EXERCISE PROMPT -
Transcribe the lines below verbatim, skipping the images.
──────────
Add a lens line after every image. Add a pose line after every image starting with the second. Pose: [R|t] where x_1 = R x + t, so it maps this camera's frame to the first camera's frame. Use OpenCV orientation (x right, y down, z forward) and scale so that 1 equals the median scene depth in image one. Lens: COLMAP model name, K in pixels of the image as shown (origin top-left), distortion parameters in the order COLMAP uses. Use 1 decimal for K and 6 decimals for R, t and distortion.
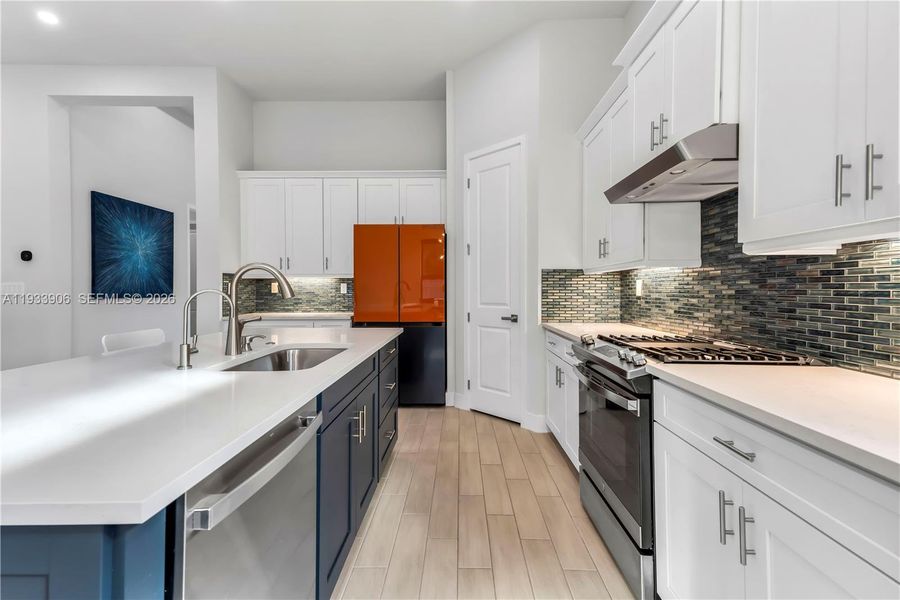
lens RADIAL K [[403.0, 0, 450.2], [0, 403.0, 285.4], [0, 0, 1]] dist [-0.001599, -0.000229]
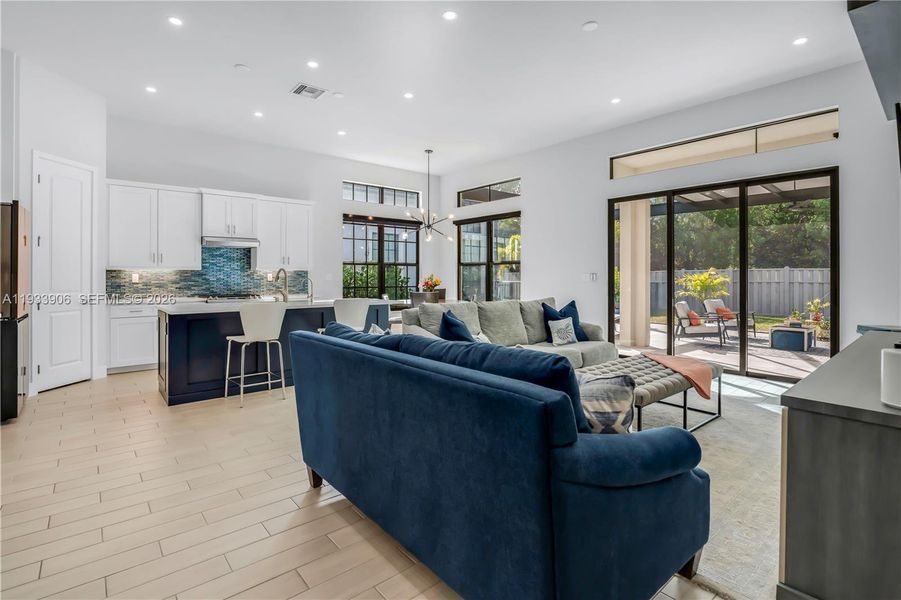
lens RADIAL K [[435.8, 0, 453.2], [0, 435.8, 272.8], [0, 0, 1]] dist [-0.010051, -0.000316]
pose [[-0.669001, 0.009067, 0.743206, -1.521078], [-0.005411, 0.999840, -0.017069, 0.006491], [-0.743242, -0.015441, -0.668845, 0.949465]]
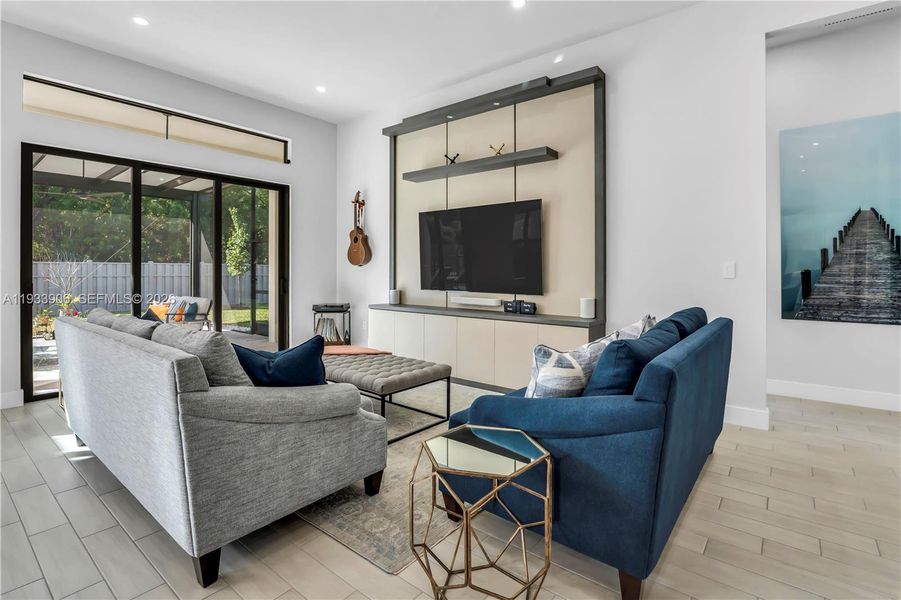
lens RADIAL K [[435.8, 0, 453.2], [0, 435.8, 272.8], [0, 0, 1]] dist [-0.010051, -0.000316]
pose [[-0.611592, 0.011036, -0.791096, -0.500204], [0.010629, 0.999927, 0.005732, -0.003710], [0.791102, -0.004903, -0.611665, 0.788776]]
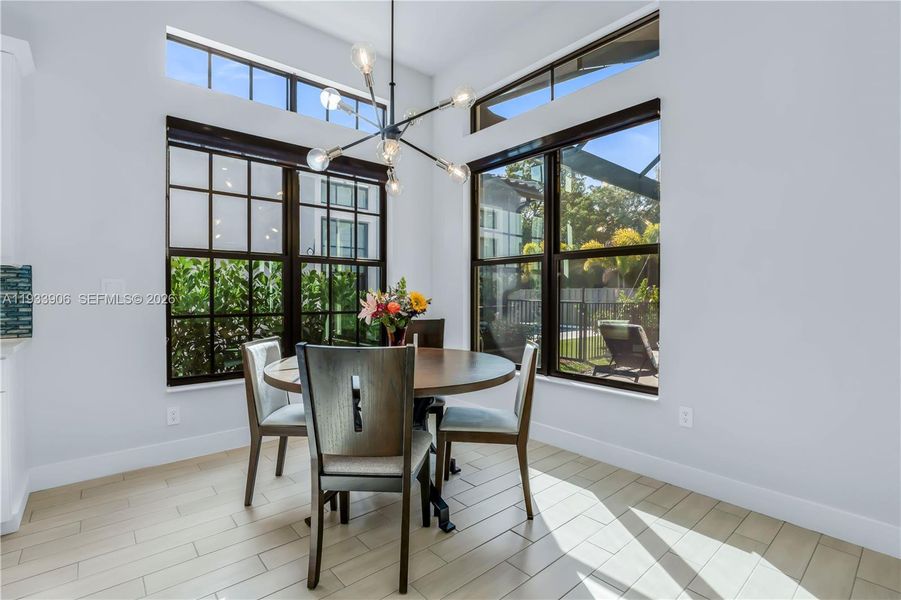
lens RADIAL K [[425.6, 0, 452.2], [0, 425.6, 295.1], [0, 0, 1]] dist [-0.002412, -0.000275]
pose [[-0.667133, -0.006570, 0.744910, -0.538893], [-0.012211, 0.999923, -0.002117, 0.003092], [-0.744839, -0.010509, -0.667162, 0.088140]]
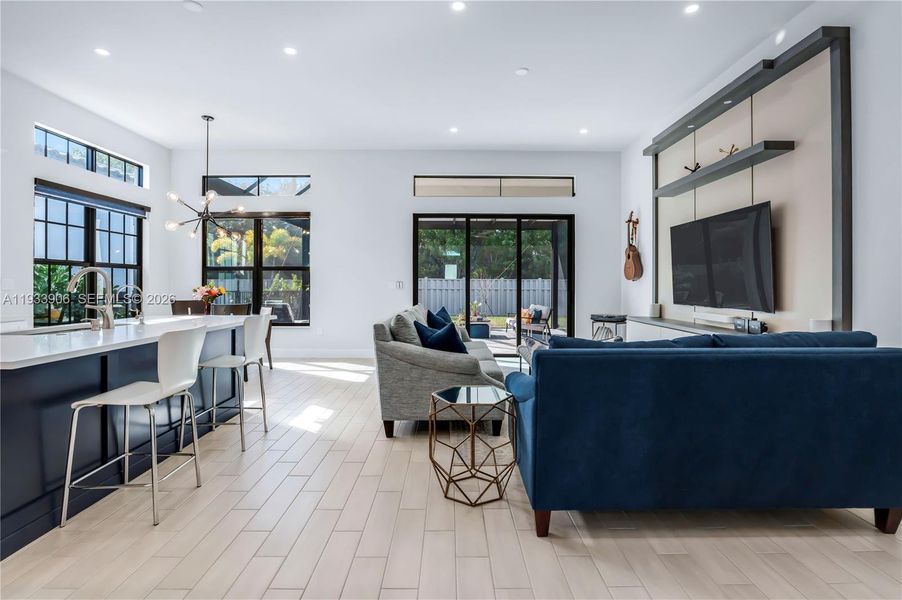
lens RADIAL K [[427.8, 0, 451.0], [0, 427.8, 282.0], [0, 0, 1]] dist [-0.005306, -0.000650]
pose [[-0.999685, 0.000061, -0.025097, -0.793559], [0.000487, 0.999856, -0.016957, 0.009626], [0.025092, -0.016964, -0.999541, 1.188185]]
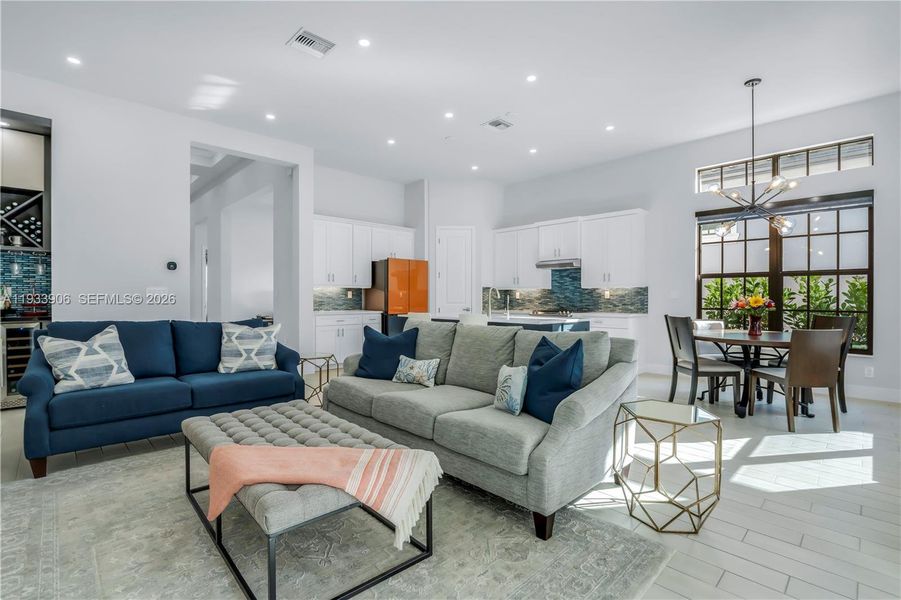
lens RADIAL K [[427.6, 0, 450.5], [0, 427.6, 300.0], [0, 0, 1]] dist [-0.004206, -0.001264]
pose [[0.707544, -0.001467, 0.706668, -1.378612], [-0.010117, 0.999874, 0.012204, 0.005074], [-0.706597, -0.015784, 0.707440, -0.505070]]
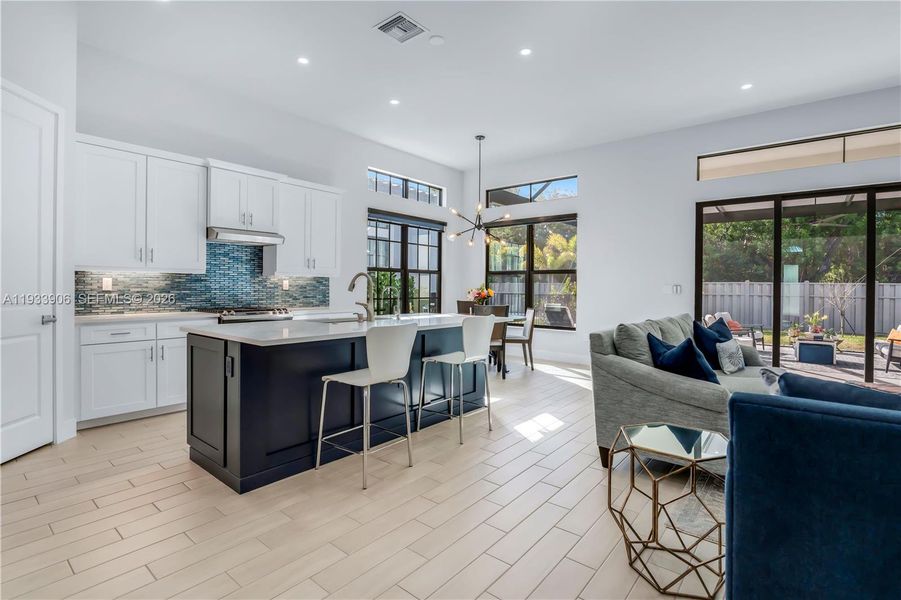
──────────
ANSWER AREA -
Add a lens line after every image. Add a pose line after every image starting with the second. Pose: [R|t] where x_1 = R x + t, so it maps this camera's frame to the first camera's frame. Use OpenCV orientation (x right, y down, z forward) and scale so that 1 equals the median scene depth in image one. Lens: COLMAP model name, K in pixels of the image as shown (origin top-left), distortion parameters in the order COLMAP uses. Use 1 decimal for K and 6 decimals for R, t and distortion.
lens RADIAL K [[403.0, 0, 450.2], [0, 403.0, 285.4], [0, 0, 1]] dist [-0.001599, -0.000229]
lens RADIAL K [[435.8, 0, 453.2], [0, 435.8, 272.8], [0, 0, 1]] dist [-0.010051, -0.000316]
pose [[-0.669001, 0.009067, 0.743206, -1.521078], [-0.005411, 0.999840, -0.017069, 0.006491], [-0.743242, -0.015441, -0.668845, 0.949465]]
lens RADIAL K [[435.8, 0, 453.2], [0, 435.8, 272.8], [0, 0, 1]] dist [-0.010051, -0.000316]
pose [[-0.611592, 0.011036, -0.791096, -0.500204], [0.010629, 0.999927, 0.005732, -0.003710], [0.791102, -0.004903, -0.611665, 0.788776]]
lens RADIAL K [[425.6, 0, 452.2], [0, 425.6, 295.1], [0, 0, 1]] dist [-0.002412, -0.000275]
pose [[-0.667133, -0.006570, 0.744910, -0.538893], [-0.012211, 0.999923, -0.002117, 0.003092], [-0.744839, -0.010509, -0.667162, 0.088140]]
lens RADIAL K [[427.8, 0, 451.0], [0, 427.8, 282.0], [0, 0, 1]] dist [-0.005306, -0.000650]
pose [[-0.999685, 0.000061, -0.025097, -0.793559], [0.000487, 0.999856, -0.016957, 0.009626], [0.025092, -0.016964, -0.999541, 1.188185]]
lens RADIAL K [[427.6, 0, 450.5], [0, 427.6, 300.0], [0, 0, 1]] dist [-0.004206, -0.001264]
pose [[0.707544, -0.001467, 0.706668, -1.378612], [-0.010117, 0.999874, 0.012204, 0.005074], [-0.706597, -0.015784, 0.707440, -0.505070]]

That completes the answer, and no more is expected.